Extended Data Fig. 3 Oncogenic NOTCH1 signaling upregulates valine tRNA biogenesis.

a, GRO-Seq cluster analysis was performed by applying dimensional reduction with a manifold approximation and projection (UMAP) followed by k-means clustering with k=8. Clusters 2 (n = 2105 genes) and 3 (n = 2177 genes) are highlighted in orange and red respectively. b, Heatmap representation of mRNA expression changes measured by GRO-Seq within k-means clusters 2 and 3. The clusters define γSI responding genes with fast re-establishment of expression post inhibitor wash-off (see Extended Data Fig. 3a for median expression levels of all k-means clusters). Heatmap shows log2 FC of FPKM of individual GRO-Seq replicates against average DMSO signal of the respective genes. c, Snapshots of H3K4me3 ChIP-Seq on tRNA-Val-TAC 1-1 promoter and d, IL7R promoter as fold-enrichment over input. Below GRO-Seq in CUTLL1 cells upon DMSO, γSI treatment and release after drug washout as counts-per-million (cpm). e, Volcano plot showing differential expression of tRNA pathway genes (153 genes) in CUTLL1 (left) and KOPTK1 (right) upon treatment with DMSO or γSI for 72h. (n=2; FDR < 0.05 and log2FC > 0.58 or < -0.58), cytoplasmic aminoacyl tRNA synthetases are highlighted in green. Statistical evaluation was performed using two-sided edgeR analysis (function glmQLFTest) followed by multiple testing correction (FDR). f, Relative expression of VARS mRNA by qPCR analysis in human T-ALL cell line TAL1 following treatment with γSI for 72h. (mean ± SD of n=3 independent replicates, two-sided unpaired t-test). g, Volcano plot of differential expression of tRNA genes in CUTLL1 upon treatment with DMSO or γSI for 4 days. Valine tRNA genes are highlighted in green (n=2; FDR < 0.1 and log2FC > 0.58 or < -0.58). Statistical evaluation was performed using two-sided edgeR analysis (function glmQLFTest) followed by multiple testing correction (FDR). h, Val-tRNA and control Leu-tRNA aminoacylation analysis of CUTLL1 cells treated with either DMSO or γSI (mean ± SD of n=3 independent replicates, two-sided unpaired t-test).

Source data

Extended Data Fig. 4 Dietary valine deprivation/restriction reduce leukemic burden and increases survival in mice.

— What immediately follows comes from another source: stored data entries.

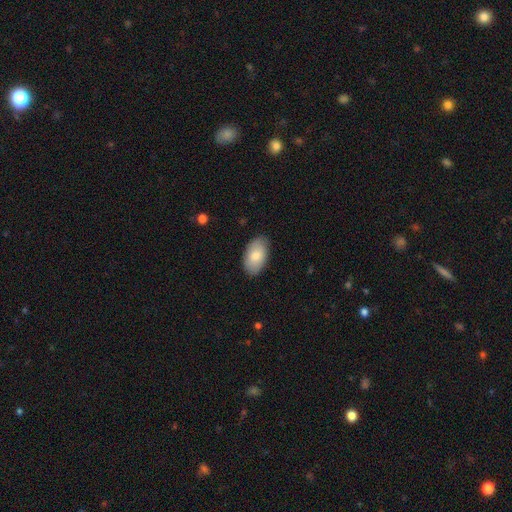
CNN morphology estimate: The model was most divided on "smooth or featured": smooth: 81%, featured or disk: 13%, star or artifact: 6%. More confident: how rounded — in between (95%); merging — none (85%).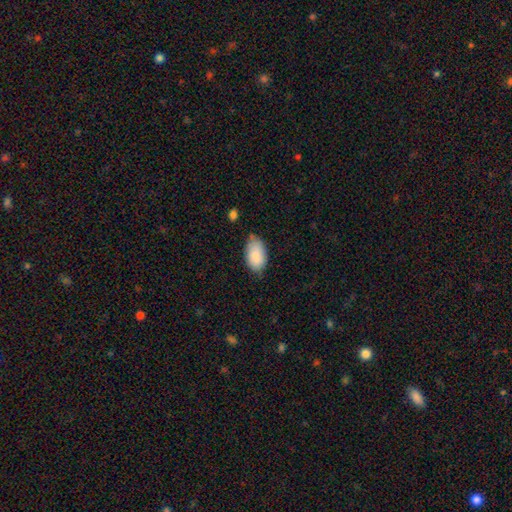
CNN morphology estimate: Smooth or featured: smooth — 88% (star or artifact — 6%)
How rounded: in between — 95% (round — 4%)
Merging: none — 69% (minor disturbance — 25%)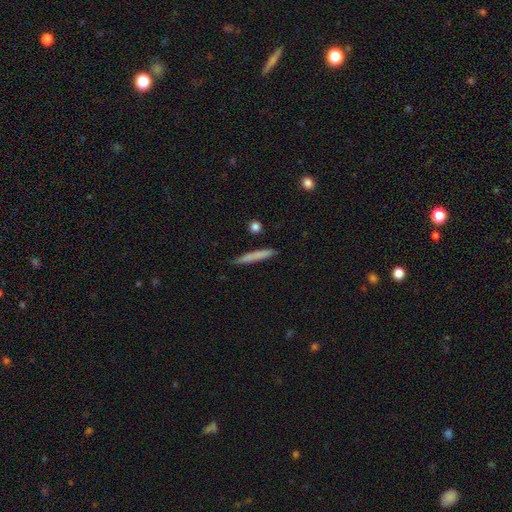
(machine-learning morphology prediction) Overall: smooth (72%). How rounded: cigar-shaped (95%). Merging: none (86%).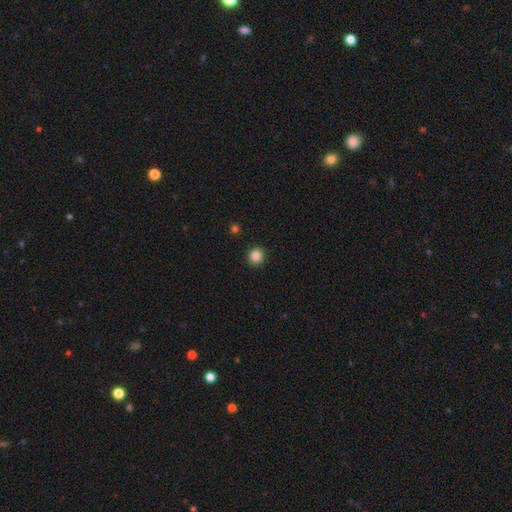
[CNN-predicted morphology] A smooth galaxy with no disk features (86%) that is round (92%).

Vote fractions:
- Smooth or featured? smooth: 86% / star or artifact: 11% / featured or disk: 4%
- How rounded? round: 92% / in between: 7% / cigar-shaped: 1%
- Merging? none: 92% / minor disturbance: 5% / major disturbance: 2% / merger: 1%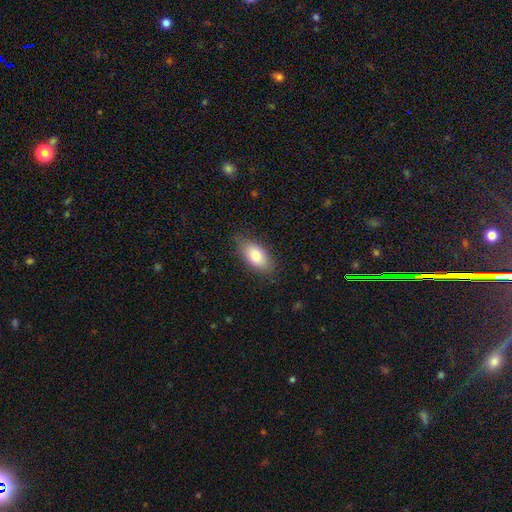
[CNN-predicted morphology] This is clearly a smooth galaxy (81%). How rounded: clearly in between (91%). Merging: likely none (79%).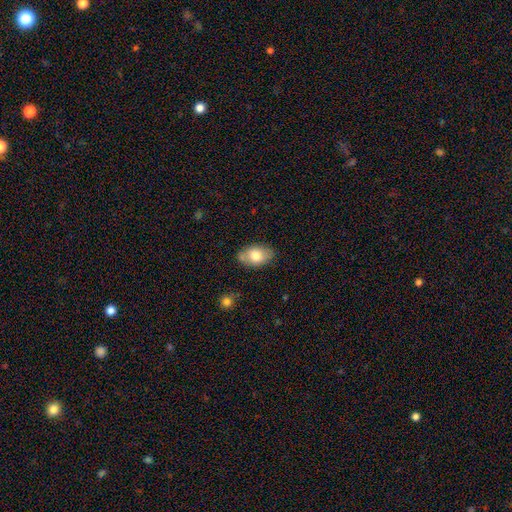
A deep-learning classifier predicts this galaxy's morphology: Smooth or featured? smooth (74%)
How rounded? in between (90%)
Merging? none (73%)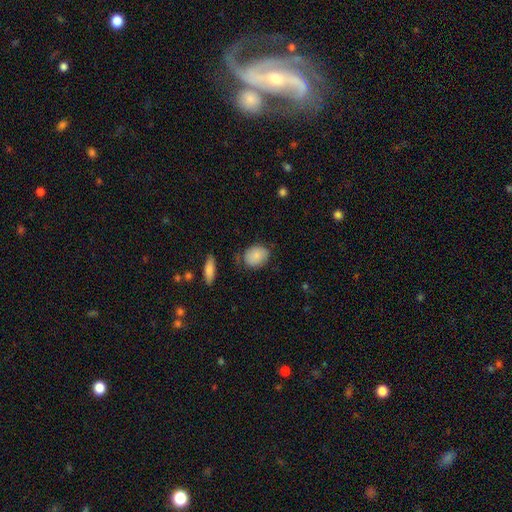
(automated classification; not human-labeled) Smooth or featured: smooth — 85% (featured or disk — 8%)
How rounded: in between — 54% (round — 45%)
Merging: none — 71% (minor disturbance — 20%)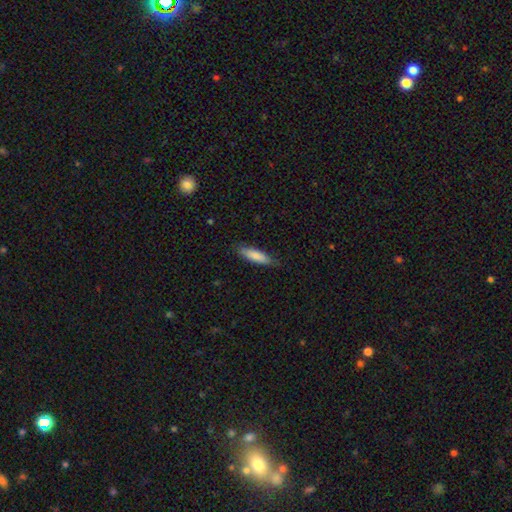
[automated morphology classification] smooth 83%, featured or disk 11%, star or artifact 6%. Down the decision tree: how rounded — cigar-shaped (63%); merging — none (82%).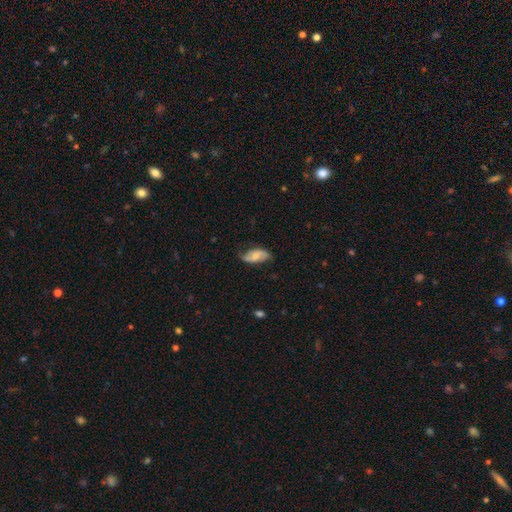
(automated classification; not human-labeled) The model was most divided on "smooth or featured": featured or disk: 51%, smooth: 42%, star or artifact: 7%. More confident: edge-on disk — no (93%); merging — none (69%).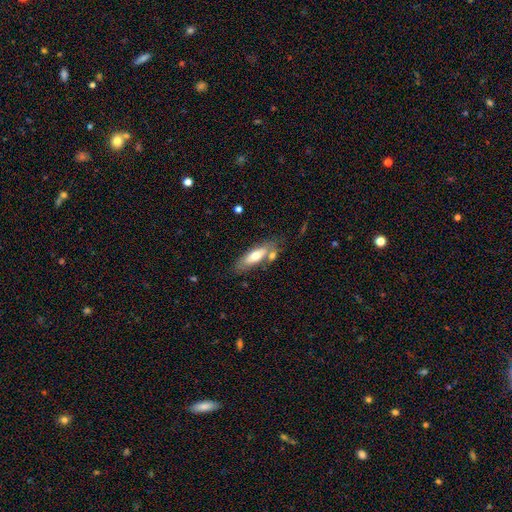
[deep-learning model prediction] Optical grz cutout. It shows a smooth galaxy with no disk features (62%) that is in between round and cigar-shaped (59%). Merging: none (64%).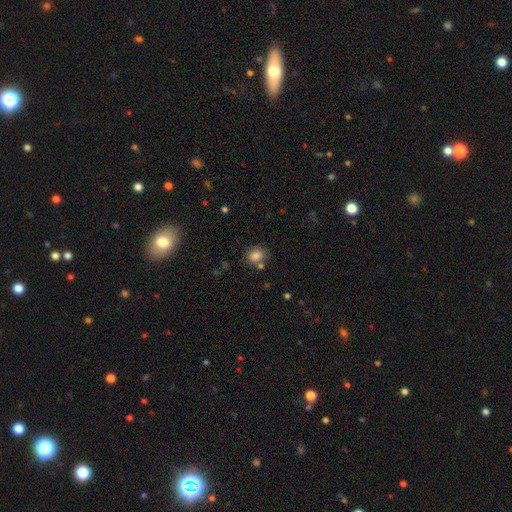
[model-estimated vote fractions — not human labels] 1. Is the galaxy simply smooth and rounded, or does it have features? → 82% smooth, 11% star or artifact, 7% featured or disk.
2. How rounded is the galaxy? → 56% round, 43% in between, 1% cigar-shaped.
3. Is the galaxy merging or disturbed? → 73% none, 13% minor disturbance, 11% merger, 4% major disturbance.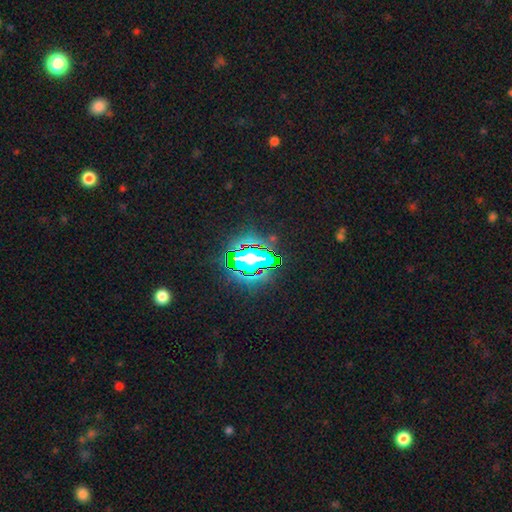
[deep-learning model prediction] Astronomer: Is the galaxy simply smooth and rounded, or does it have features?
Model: star or artifact — 81%.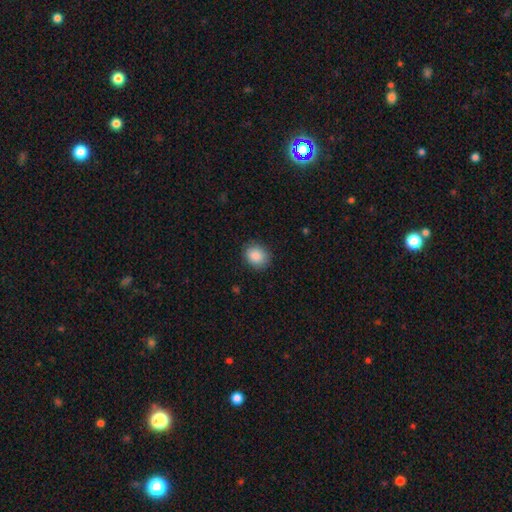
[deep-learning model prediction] smooth 88%, star or artifact 8%, featured or disk 4%. Down the decision tree: how rounded — round (54%); merging — none (85%).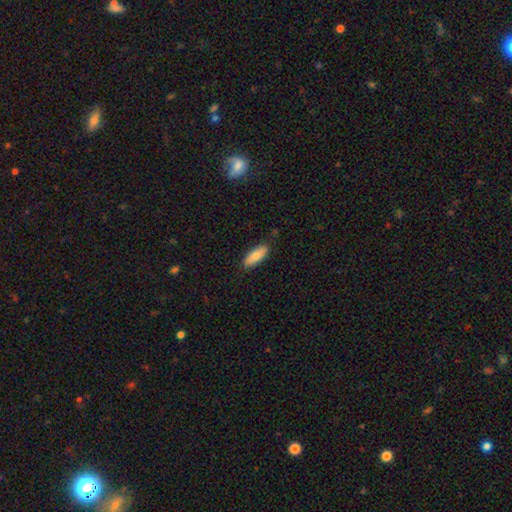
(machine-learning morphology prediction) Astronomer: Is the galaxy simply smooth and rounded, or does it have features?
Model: smooth — 81%.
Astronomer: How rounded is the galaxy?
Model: in between — 70%.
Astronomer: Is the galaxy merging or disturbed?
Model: none — 85%.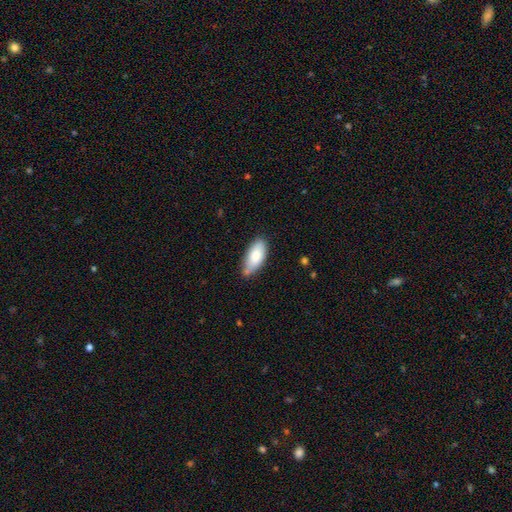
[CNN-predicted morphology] This appears to be a smooth galaxy with no disk features (81%) that is in between round and cigar-shaped (88%). Merging: none (65%).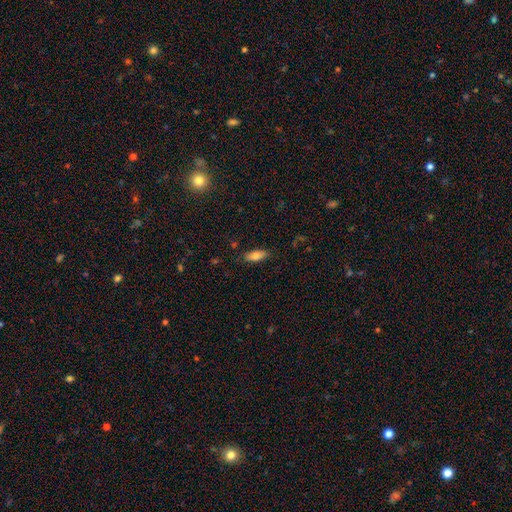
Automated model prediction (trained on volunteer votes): Morphology: type=smooth (78%); roundness=in between (74%); merging=none (83%).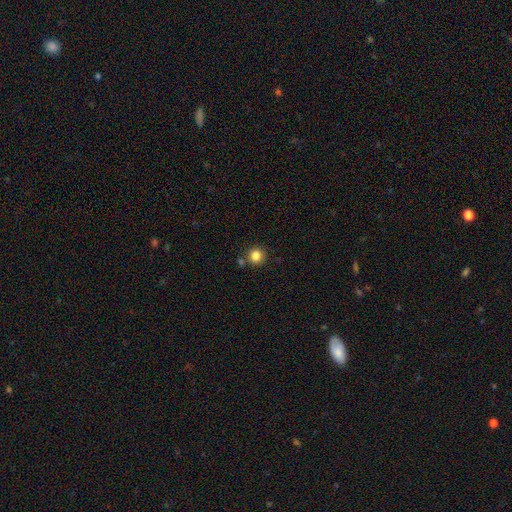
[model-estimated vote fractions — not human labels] A smooth galaxy with no disk features (83%) that is round (93%). Merging: none (82%).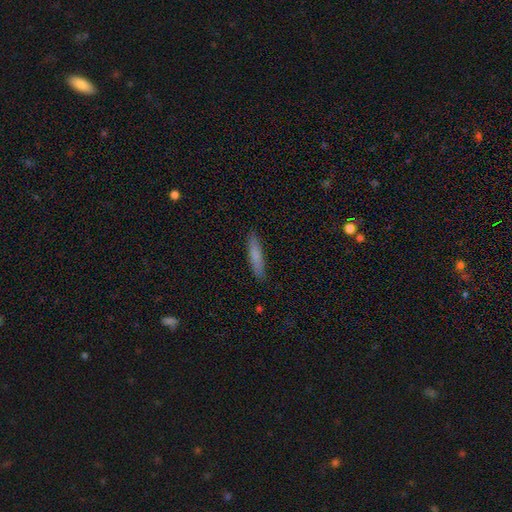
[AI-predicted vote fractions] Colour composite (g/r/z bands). It shows a smooth galaxy with no disk features (74%) that is cigar-shaped (87%). Merging: none (89%).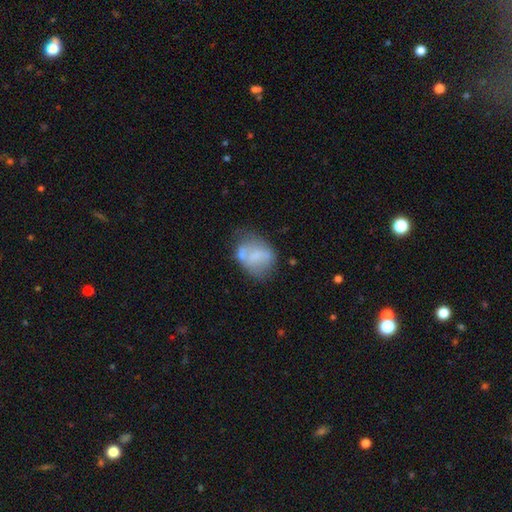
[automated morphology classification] This appears to be a smooth galaxy with no disk features (56%) that is in between round and cigar-shaped (60%). Merging: none (41%).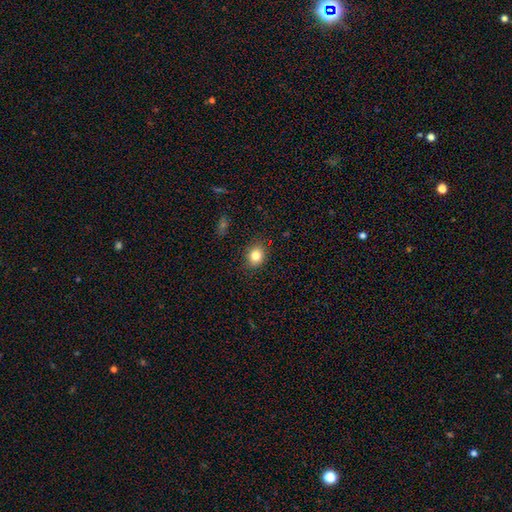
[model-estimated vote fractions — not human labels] Smooth or featured: smooth — 82% (star or artifact — 11%)
How rounded: round — 62% (in between — 37%)
Merging: none — 87% (minor disturbance — 10%)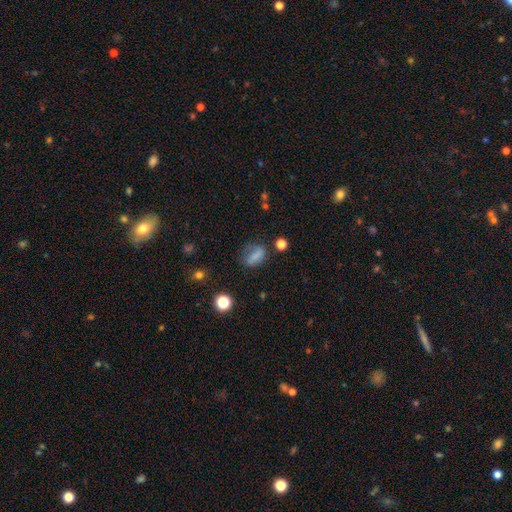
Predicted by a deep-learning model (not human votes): smooth 72%, featured or disk 14%, star or artifact 13%. Down the decision tree: how rounded — in between (72%); merging — none (53%).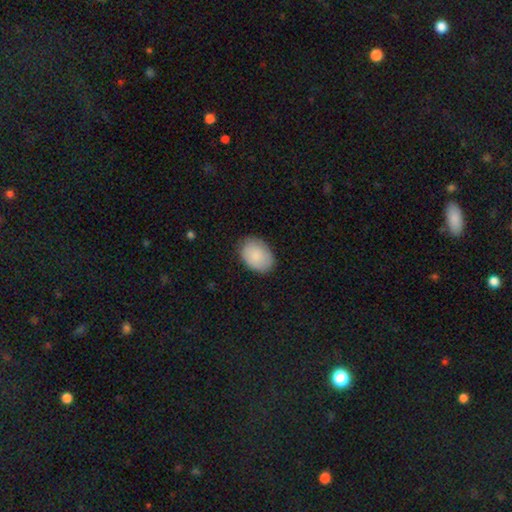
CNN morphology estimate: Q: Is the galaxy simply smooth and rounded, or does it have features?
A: smooth — 84%.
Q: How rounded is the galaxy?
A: in between — 81%.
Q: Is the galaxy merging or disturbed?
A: none — 80%.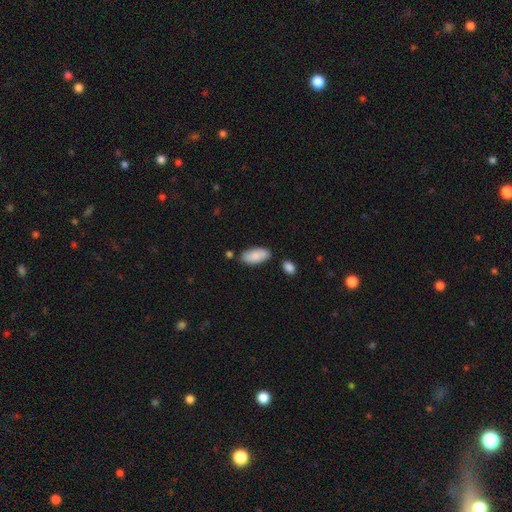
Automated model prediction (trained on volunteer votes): Q: Smooth or featured?
A: smooth (88%); runner-up: featured or disk (7%)
Q: How rounded?
A: in between (91%); runner-up: cigar-shaped (7%)
Q: Merging?
A: none (75%); runner-up: minor disturbance (15%)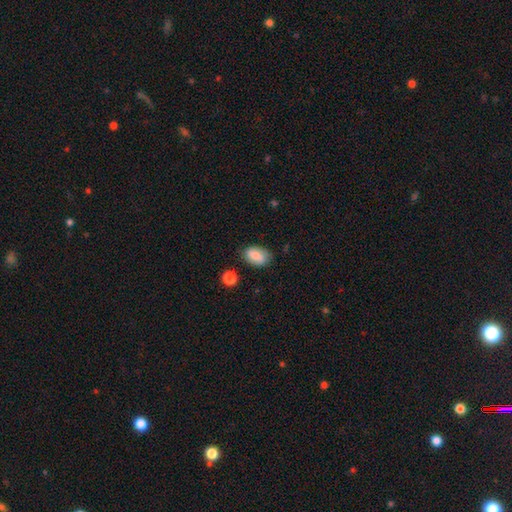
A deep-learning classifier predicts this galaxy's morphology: Smooth or featured: smooth — 81% (featured or disk — 11%)
How rounded: in between — 88% (round — 10%)
Merging: none — 72% (minor disturbance — 20%)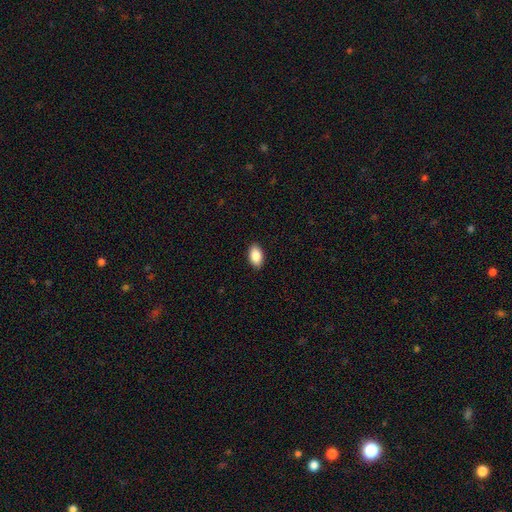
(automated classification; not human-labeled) Overall: smooth (88%). How rounded: in between (94%). Merging: none (90%).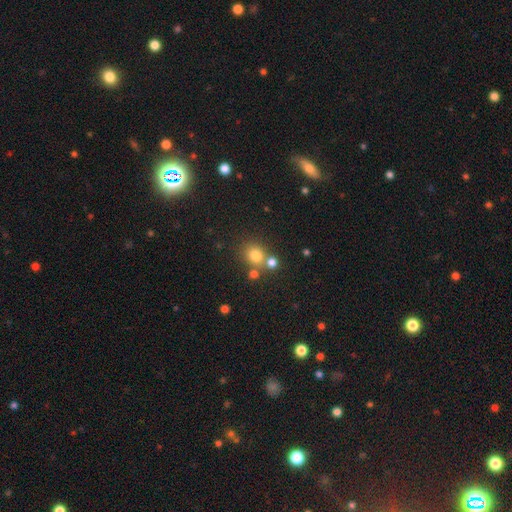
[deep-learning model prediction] smooth_or_featured: smooth (p=0.77) [alt: star or artifact p=0.15]
how_rounded: round (p=0.77) [alt: in between p=0.22]
merging: none (p=0.63) [alt: merger p=0.23]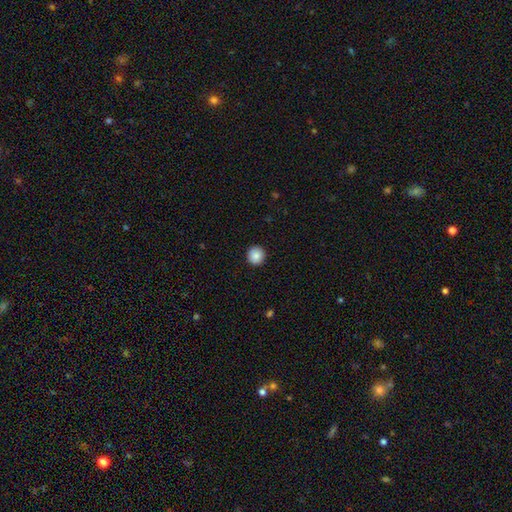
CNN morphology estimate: Smooth or featured? Predicted: smooth (p=0.87). How rounded? Predicted: round (p=0.94). Merging? Predicted: none (p=0.92).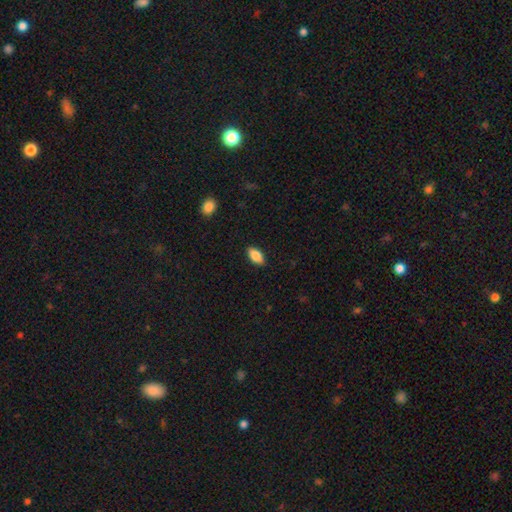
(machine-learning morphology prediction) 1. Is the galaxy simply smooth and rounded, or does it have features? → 82% smooth, 11% featured or disk, 7% star or artifact.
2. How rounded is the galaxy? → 90% in between, 7% cigar-shaped, 3% round.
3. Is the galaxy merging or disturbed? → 89% none, 8% minor disturbance, 2% major disturbance, 1% merger.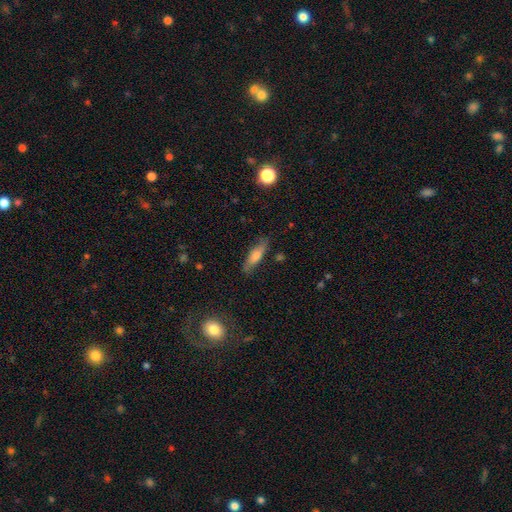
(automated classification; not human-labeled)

a, Kaplan-Meier curve representing morbidity of recipient mice transplanted with ckit+ cells transduced with either pMIG (n=8) or NOTCH1-ΔE-IRES-GFP (n=9) (Log-rank test, two-sided). b, Representative image of spleen from mice secondary transplanted with NOTCH-ΔE-GFP+ tumors and fed either control diet or valine-deficient diet for 3 weeks. c, Absolute leukemic burden in peripheral blood from mice fed either control diet or valine deficient diet for 3 weeks (mean ± SD of n=5 animals; two-sided unpaired t-test). d, Percentage annexin V positive cells (mean ± SD of n=3 animals; two-sided unpaired t-test). e, Absolute leukemic burden in peripheral blood from the mice transplanted with NOTCH-ΔE-GFP+ tumors and fed complete amino acid diet (n=7) or diets deficient in either valine (n=7), lysine (n=6) or asparagine (n=6); (mean ± SD of individual animals; two-sided unpaired t-test). f, Kaplan–Meier survival graph of mice represented in (e) (Log-rank test, two-sided). g, Representative image of spleen from mice fed different diets in (e) and (f). h, Peripheral tumor burden in mice fed valine deficient diet for 2 weeks at late stages of tumor development (n=10; two-sided unpaired t-test). i, Percentage GFP+ cells in peripheral blood of mice transplanted with (BCR-ABL-GFP+) tumors and fed either control diet or valine-deficient diet for 2 weeks (mean ± SD of n = 4 animals; two-sided unpaired t-test). j, Kaplan–Meier survival graph of NSG mice transplanted with patient derived xenograft T-ALL PDX_1 and fed either control diet (n=5) or valine deficient diet (n=5) (Log-rank test, two-sided). Death owing to leukemia or toxicity of valine deprivation is highlighted. k, Body weights of NSG mice transplanted with T-ALL PDX_1 and fed either control valine proficient diet or valine deficient diet (mean ± SD of n=5 animals; two-sided unpaired t-test). l, Schematic representation of secondary transplant experiment to test sensitivity of T-ALL to decreasing levels of dietary valine (created with Biorender.com). m, Body weights of C57BL/6 mice secondary transplanted with NOTCH-ΔE GFP+ tumors and fed either control valine proficient diet (n=5) or valine deficient diet (n=5) or valine deficient diet substituted with 0.8g/l valine (n=4) or 0.4g/l in drinking water (n=5) (mean ± SD of individual animals; two-sided unpaired t-test).

Source data

Extended Data Fig. 5 Dietary valine restriction does not affect hematopoiesis.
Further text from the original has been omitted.